Could be worth trying the pushchair rocker because she'll fit in a pushchair longer than the swing.

Def try cranial osteopath.

treedelivery · 20/01/2010 19:36

Right.

Mum wanted to get one of those actually, I am seriously pondering it.

But I think first funds should go onthe journey and payment to see the cranial person. I have that in motion too, our chiro knows someone who has baby and child experience.

She had a feel of dd2 today and said her pelvis is way out. Actually I could feel it myself. She is seeing her Monday. She did a little release on her.

Oh I wonder if that's why she sleeps???? Ahhhhh!!!!!

On hair - has yours darkened SleighGirl. I sort of thought this was so strong a colour it might be a keeper. Mine has gone dark too.

OP posts:
SleighGirl · 20/01/2010 19:41

You've taken the photo off hmmm what is your email addy and I'll send you a link to a photo of me, it's def very red still but not as carroty as when I was very young.
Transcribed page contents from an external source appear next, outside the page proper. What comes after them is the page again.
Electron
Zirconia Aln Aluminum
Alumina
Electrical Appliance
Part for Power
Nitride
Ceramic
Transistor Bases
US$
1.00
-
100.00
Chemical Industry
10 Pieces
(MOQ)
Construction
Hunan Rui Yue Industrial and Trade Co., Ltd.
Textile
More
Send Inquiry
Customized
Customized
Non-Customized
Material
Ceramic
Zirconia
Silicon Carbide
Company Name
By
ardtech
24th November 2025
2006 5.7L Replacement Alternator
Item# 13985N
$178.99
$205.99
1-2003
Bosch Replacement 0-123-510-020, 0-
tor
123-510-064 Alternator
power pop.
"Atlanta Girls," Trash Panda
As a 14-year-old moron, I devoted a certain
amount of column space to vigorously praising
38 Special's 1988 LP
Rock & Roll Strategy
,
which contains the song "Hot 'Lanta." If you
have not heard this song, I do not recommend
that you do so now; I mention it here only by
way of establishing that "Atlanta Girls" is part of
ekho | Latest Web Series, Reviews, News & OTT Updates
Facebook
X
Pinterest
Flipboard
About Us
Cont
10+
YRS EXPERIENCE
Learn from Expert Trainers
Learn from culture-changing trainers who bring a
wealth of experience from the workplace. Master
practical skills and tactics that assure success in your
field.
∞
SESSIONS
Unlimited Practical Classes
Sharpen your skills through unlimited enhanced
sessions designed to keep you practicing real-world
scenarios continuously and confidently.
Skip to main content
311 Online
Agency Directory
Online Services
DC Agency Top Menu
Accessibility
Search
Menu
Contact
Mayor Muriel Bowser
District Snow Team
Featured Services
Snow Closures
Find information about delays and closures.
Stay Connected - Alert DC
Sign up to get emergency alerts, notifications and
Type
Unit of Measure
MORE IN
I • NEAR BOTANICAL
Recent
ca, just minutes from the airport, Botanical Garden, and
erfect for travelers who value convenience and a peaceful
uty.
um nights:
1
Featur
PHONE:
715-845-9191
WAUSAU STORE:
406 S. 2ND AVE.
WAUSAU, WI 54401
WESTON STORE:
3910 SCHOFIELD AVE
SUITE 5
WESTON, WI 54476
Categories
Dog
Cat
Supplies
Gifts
treedelivery · 20/01/2010 19:43

frequentflyerplus at yahoo dot co dot uk

OP posts:
treedelivery · 20/01/2010 19:44

It's been about 45 mins. 46 in fact [not that I'm counting]

Will she go through a sleep cycle? There are sucks and irregular breathing type stirs going on............

OP posts:
SleighGirl · 20/01/2010 19:58

don't rush in as soon as she stirs wait and see if she settles herself back to sleep.

Those dream machine things seem quite cheap 2nd hand on ebay, there were 2 on at the moment.

Adair · 20/01/2010 19:58

Treedelivery - I think you are a totally lovely mother. Your poor little dd! And jeez, poor you - I get all emotional thinking of you sitting with her asleep on you because she is too upset to sleep anywhere else except with her Mama.

but, have always felt, the time to change is when you are getting fed up - and sounds like you have some excellent advice here. Sleeping in moving pram def progress - my dd used to wake after 27 minutes, moving or not ...

Couple of bits (apologies if people have said these already)

-with ds I lay down with him and sorta pulled him back down to learn how to lie down to sleep. Obviously, he didn't have the medical issues and wasn't so cry-y but very damn wriggly! Would do lots of hands on tummy and 'cuddling in' as someone said and then pretty much ignore him til he went to sleep (holding hands to stop the fingers up nose), this was about 12-14mths as I stopped the bf to sleep.

-play games during day about/on beds and her cot if she has one, eg lying in them and pretending to go to sleep, putting toys to bed etc. Make it all a big fun Ha ha peekaboo game and nothing to do with actually going to sleep... I am convinced this has worked in making bed not so scary for my (mostly co-sleeping at first) two.

(fingers crossed you are still here and haven't had to race off...)

Lenni · 20/01/2010 20:23

Go Tree! Go H! Go Moose!

Off for a bath, but will check back in to see how she manages. Cranial osteo sounds like very good first step on the plan - we saw one with DD after her horror birth and it did help.

Lenni · 20/01/2010 20:27

OOI - What are you going to do when she wakes?